Genome-wide association studies in purebred and crossbred entire male pigs

Hélène Gilbert et al., 66th EAAP, 31 août- 04 septembre 2015, Varsovie, Pologne, session 45 : pigs genetics, visuel d'intervention

A total of 654 purebred Piétrain entire male pigs and 716 crossbred Piétrain × Large White entire male pigs issued from about 70 Piétrain sires were tested in a French test station for production traits (feed intake, feed efficiency, growth rate, carcass composition and meat quality). All were genotyped with the 60K Porcine SNPchip. Genome wide association studies were run using linear mixed models with a genomic kinship matrix to account for relatedness between individuals, and the fixed effect of each SNP was tested separately. In a first step, separate analyses of the two populations showed suggestive results (P<0.0001) for almost all traits in the two populations. For production traits, eight 1-Mb regions affected multiple correlated traits in the purebred pigs, and only one in the crossbred pigs. Only two regions with P<0.0001 were detected in common in purebred and crossbred individuals after correction for the halothane mutation, on SSC1 and SSC2. Breed differences in linkage disequilibrium between markers and causal variants, or different gene effects due to the purebred vs crossbred polygenic background could explain these discrepancies.
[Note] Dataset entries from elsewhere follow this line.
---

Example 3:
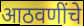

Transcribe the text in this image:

आठवणींचे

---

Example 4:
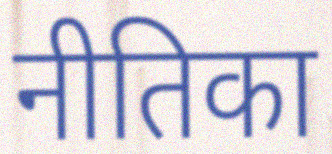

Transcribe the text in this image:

नीतिका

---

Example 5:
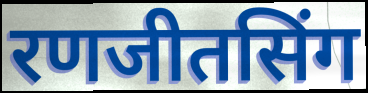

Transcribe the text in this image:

रणजीतसिंगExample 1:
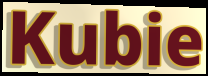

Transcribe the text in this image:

Kubie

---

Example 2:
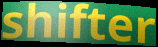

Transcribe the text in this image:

shifter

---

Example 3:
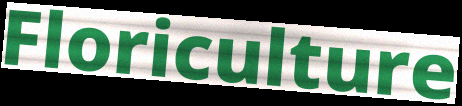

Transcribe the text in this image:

Floriculture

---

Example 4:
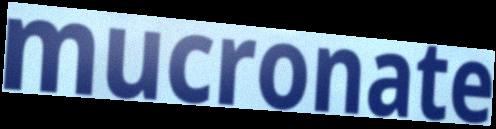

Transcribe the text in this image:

mucronate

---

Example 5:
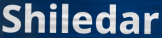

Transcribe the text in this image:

Shiledar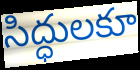
సిద్ధులకూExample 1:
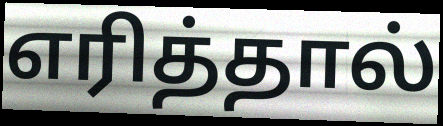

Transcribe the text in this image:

எரித்தால்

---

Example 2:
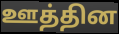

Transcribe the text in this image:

ஊத்தின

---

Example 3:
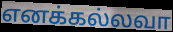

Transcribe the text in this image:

எனக்கல்லவா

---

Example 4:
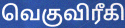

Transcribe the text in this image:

வெகுவிரீகி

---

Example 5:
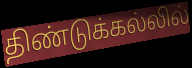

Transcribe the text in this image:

திண்டுக்கல்லில்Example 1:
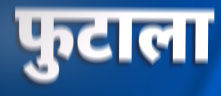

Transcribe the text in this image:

फुटाला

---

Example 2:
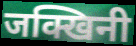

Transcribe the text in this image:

जक्खिनी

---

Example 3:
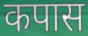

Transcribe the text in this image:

कपास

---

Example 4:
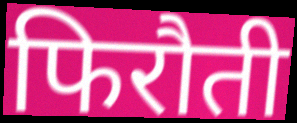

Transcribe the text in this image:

फिरौती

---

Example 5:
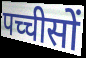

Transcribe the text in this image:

पच्चीसोंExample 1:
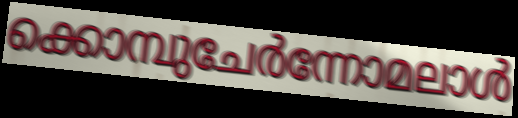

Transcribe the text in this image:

ക്കൊമ്പുചേർന്നോമലാൾ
Genotypes were phased and chromosome breed origins were identified in all progeny. Analyses were thus run to estimate within breed allelic effects in the crossbred population, and combining the two populations. After accounting for differences in allele frequencies in the two populations, only few SNP estimates showed significantly different allelic effects depending on the genetic background. If confirmed in a larger design, this suggests that genes affecting production traits act similarly in purebred and crossbred commercial pigs, as suggested by high genetic correlations between purebred and crossbred pigs for these traits.